The principle of PUF itself is to rely on the physical characteristics of the SRAM. After the electrical components are powered on, the grassroots organization also starts up and switches between 0 and 1 bits. Due to slight differences in physical properties, this bit signal is not the same in every wafer. The contents of these initiated bit signals can be converted into the unique "biological characteristics" of the device and used as a basis for authentication of the device's underlying device.
The PUF system authentication method is shown in Figure 1.
At the same time, on the data storage protection of the equipment, we are building the data storage and encryption protocol of the embedded blockchain technology based on the above-mentioned IoT hardware to create the principle of the system:
Imagine a 100-piece distributed database cluster IoT device deployed on the customer's intranet. If these devices are controlled by hackers, the data owners in these 100 devices become hackers and all nodes are within the customer's premises. In the network, so the hackers can make these 100 devices do anything, and hackers have absolute rights to use these devices. This situation is not allowed to happen.
Now the equipment is built to break the control authority of the 100 devices, and the node data for each control authority is the same, that is completely redundant, and all the nodes are in the wide area network, in other words this is 100 There is no trust between nodes, and there is no entity.

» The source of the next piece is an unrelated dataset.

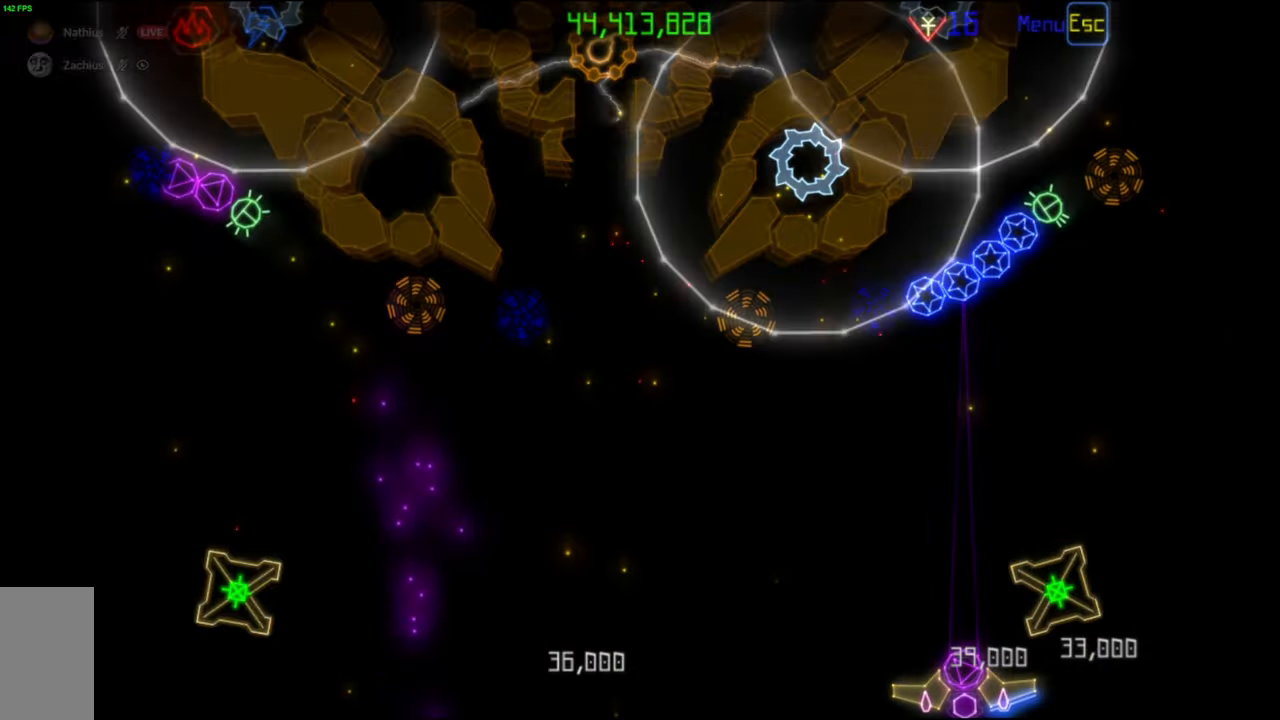
{"keys": [], "mouse": [], "events": []}
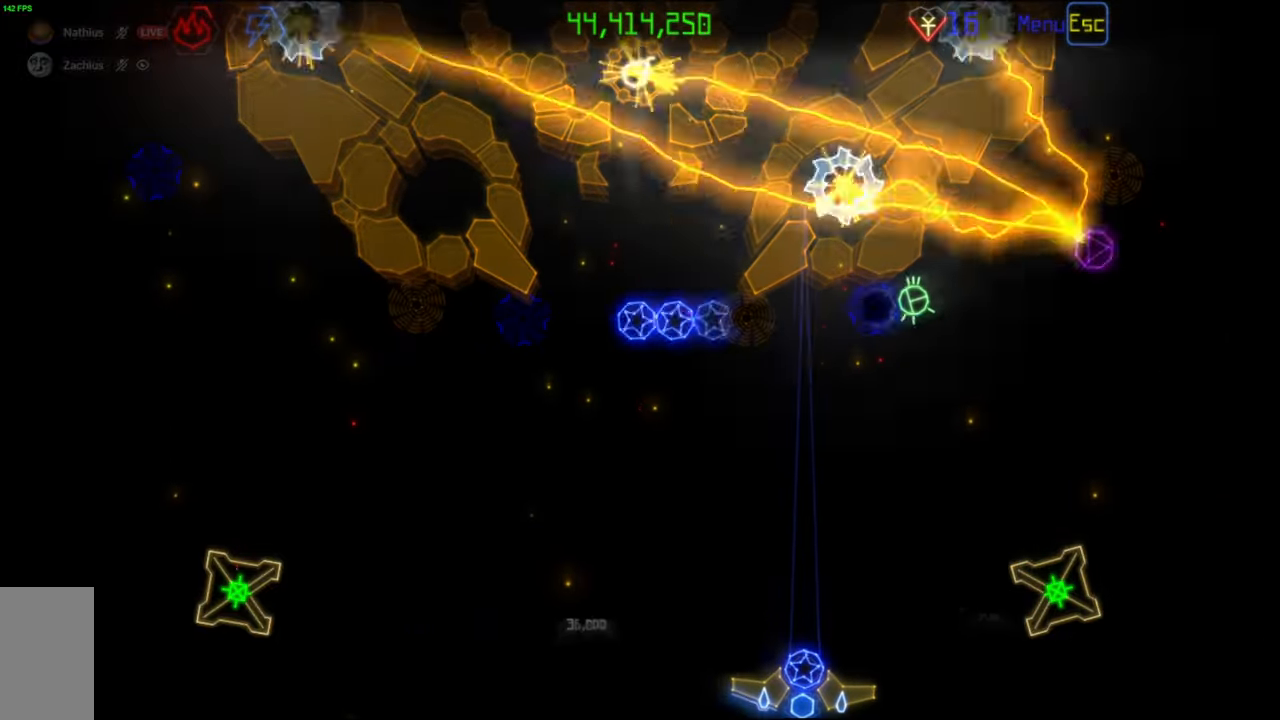
{"keys": [], "mouse": [], "events": []}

It has absolute usage rights.
In addition, the following rules need to be revised, as shown in Figure 2.
· The process of exchanging data for each device node is not tampered with;
· Each device exchange history cannot be tampered with;
· Each device node's data will be synchronized to the latest data, and recognize the consensus of the latest data;
· Based on the principle of the minority obeying the majority, the data maintained by the overall node objectively reflects the exchange history.
The Internet of Things itself is still a new thing, and it requires the formulation and improvement of rules and regulations at the national level. At this stage, the landing and improvement of IoT products depends on the users themselves. Only IoT products that incorporate management processes and appropriate hardware and software technologies can increase the efficiency, security, flexibility, and automation of IT equipment.